Stored data:
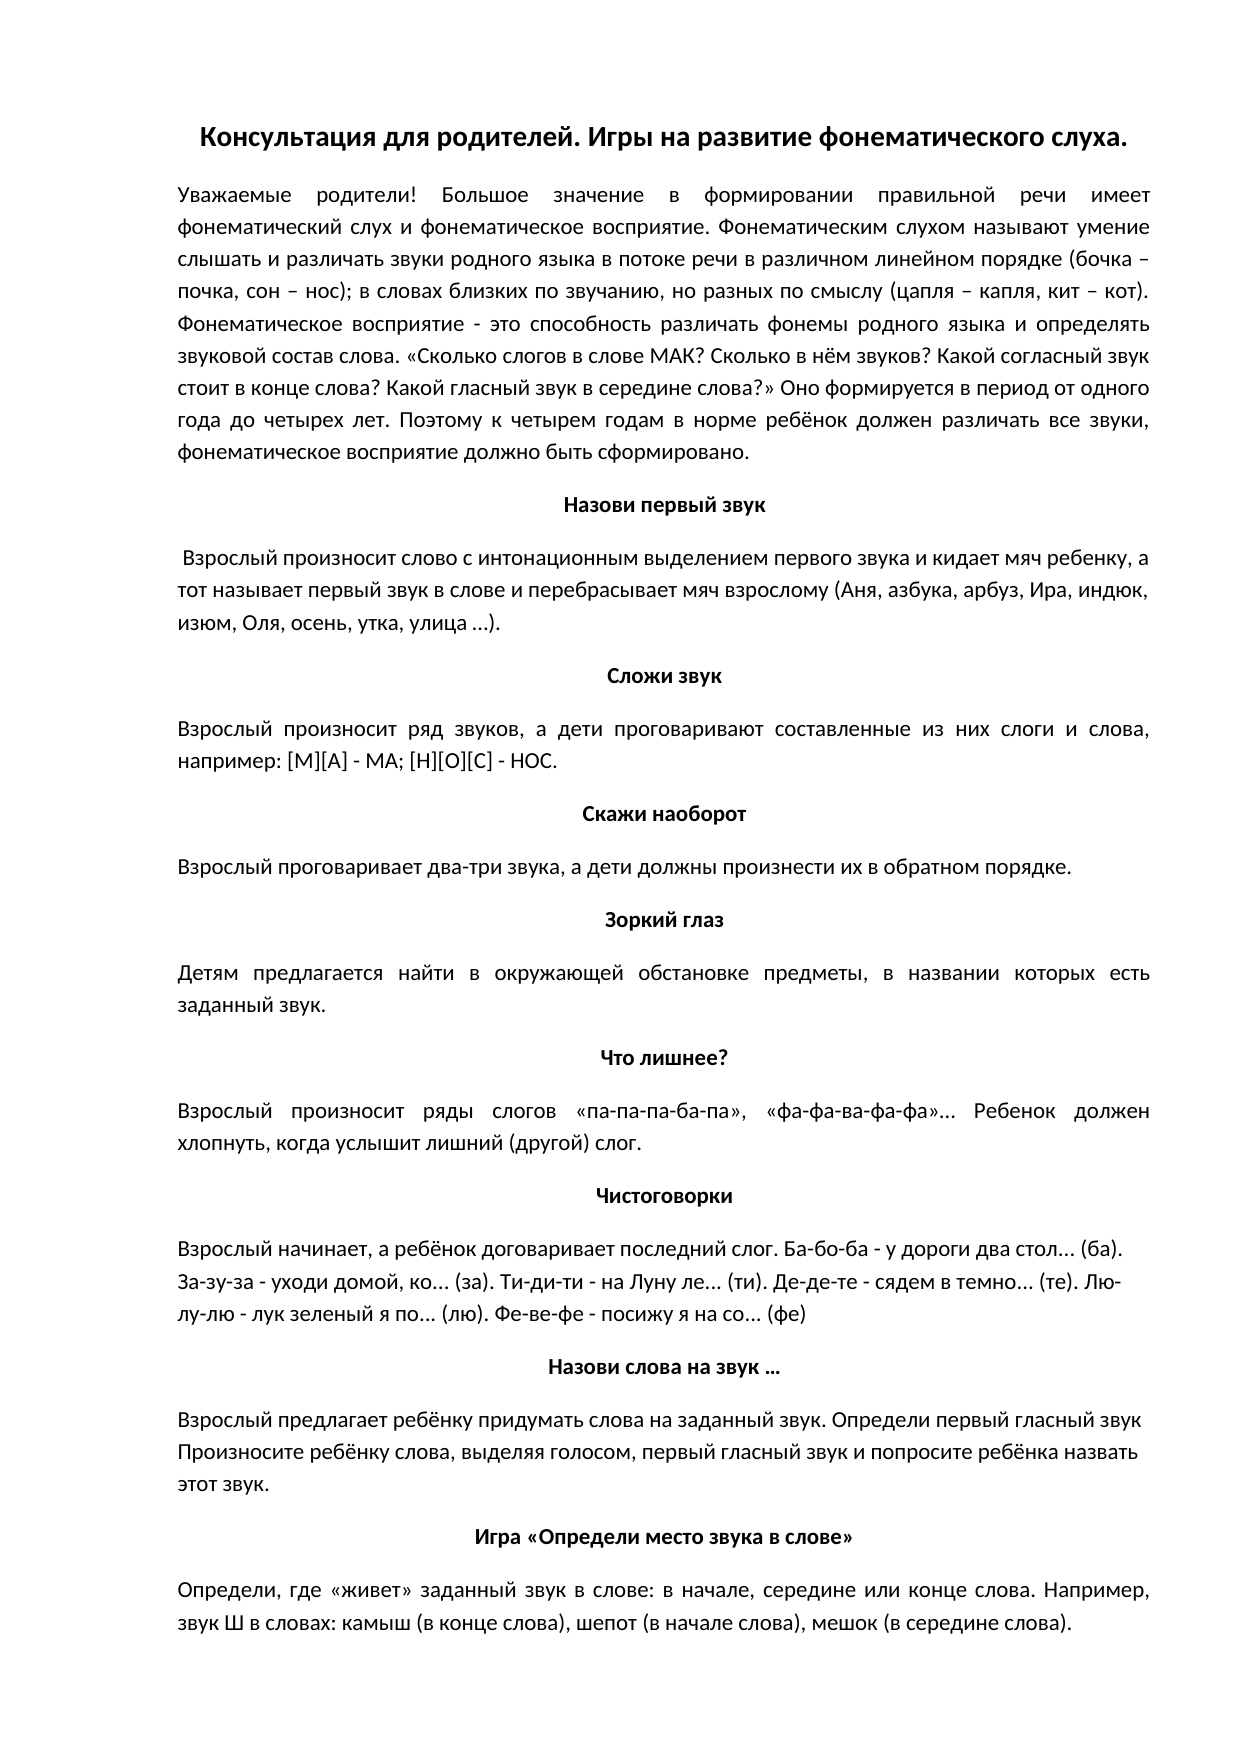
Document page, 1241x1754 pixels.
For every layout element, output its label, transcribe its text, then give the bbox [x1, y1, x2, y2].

text Взрослый проговаривает два-три звука, а дети должны произнести их в обратном порядке. [177, 852, 1152, 880]
text Назови первый звук [177, 490, 1152, 518]
text Что лишнее? [177, 1043, 1152, 1071]
text Игра «Определи место звука в слове» [177, 1522, 1152, 1550]
text Скажи наоборот [177, 799, 1152, 827]
text Детям предлагается найти в окружающей обстановке предметы, в названии которых есть заданный звук. [177, 958, 1152, 1018]
text Взрослый предлагает ребёнку придумать слова на заданный звук. Определи первый гласный звук Произносите ребёнку слова, выделяя голосом, первый гласный звук и попросите ребёнка назвать этот звук. [177, 1405, 1152, 1497]
text Зоркий глаз [177, 905, 1152, 933]
text Взрослый произносит слово с интонационным выделением первого звука и кидает мяч ребенку, а тот называет первый звук в слове и перебрасывает мяч взрослому (Аня, азбука, арбуз, Ира, индюк, изюм, Оля, осень, утка, улица …). [177, 543, 1152, 636]
text Взрослый произносит ряды слогов «па-па-па-ба-па», «фа-фа-ва-фа-фа»… Ребенок должен хлопнуть, когда услышит лишний (другой) слог. [177, 1096, 1152, 1157]
text Сложи звук [177, 661, 1152, 689]
text Чистоговорки [177, 1182, 1152, 1209]
text Консультация для родителей. Игры на развитие фонематического слуха. [177, 118, 1152, 154]
text Назови слова на звук … [177, 1352, 1152, 1380]
text Взрослый произносит ряд звуков, а дети проговаривают составленные из них слоги и слова, например: [М][А] - МА; [Н][О][С] - НОС. [177, 714, 1152, 774]
text Определи, где «живет» заданный звук в слове: в начале, середине или конце слова. Например, звук Ш в словах: камыш (в конце слова), шепот (в начале слова), мешок (в середине слова). [177, 1575, 1152, 1636]
text Уважаемые родители! Большое значение в формировании правильной речи имеет фонематический слух и фонематическое восприятие. Фонематическим слухом называют умение слышать и различать звуки родного языка в потоке речи в различном линейном порядке (бочка – почка, сон – нос); в словах близких по звучанию, но разных по смыслу (цапля – капля, кит – кот). Фонематическое восприятие - это способность различать фонемы родного языка и определять звуковой состав слова. «Сколько слогов в слове МАК? Сколько в нём звуков? Какой согласный звук стоит в конце слова? Какой гласный звук в середине слова?» Оно формируется в период от одного года до четырех лет. Поэтому к четырем годам в норме ребёнок должен различать все звуки, фонематическое восприятие должно быть сформировано. [177, 180, 1152, 465]
text Взрослый начинает, а ребёнок договаривает последний слог. Ба-бо-ба - у дороги два стол... (ба). За-зу-за - уходи домой, ко... (за). Ти-ди-ти - на Луну ле... (ти). Де-де-те - сядем в темно... (те). Лю-лу-лю - лук зеленый я по... (лю). Фе-ве-фе - посижу я на со... (фе) [177, 1234, 1152, 1327]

= YOUR INSTRUCTIONS =
Among the entries, copy every line containing the word "звука".

= SOLUTION FOR THIS PROBLEM =
text Взрослый проговаривает два-три звука, а дети должны произнести их в обратном порядке. [177, 852, 1152, 880]
text Игра «Определи место звука в слове» [177, 1522, 1152, 1550]
text Взрослый произносит слово с интонационным выделением первого звука и кидает мяч ребенку, а тот называет первый звук в слове и перебрасывает мяч взрослому (Аня, азбука, арбуз, Ира, индюк, изюм, Оля, осень, утка, улица …). [177, 543, 1152, 636]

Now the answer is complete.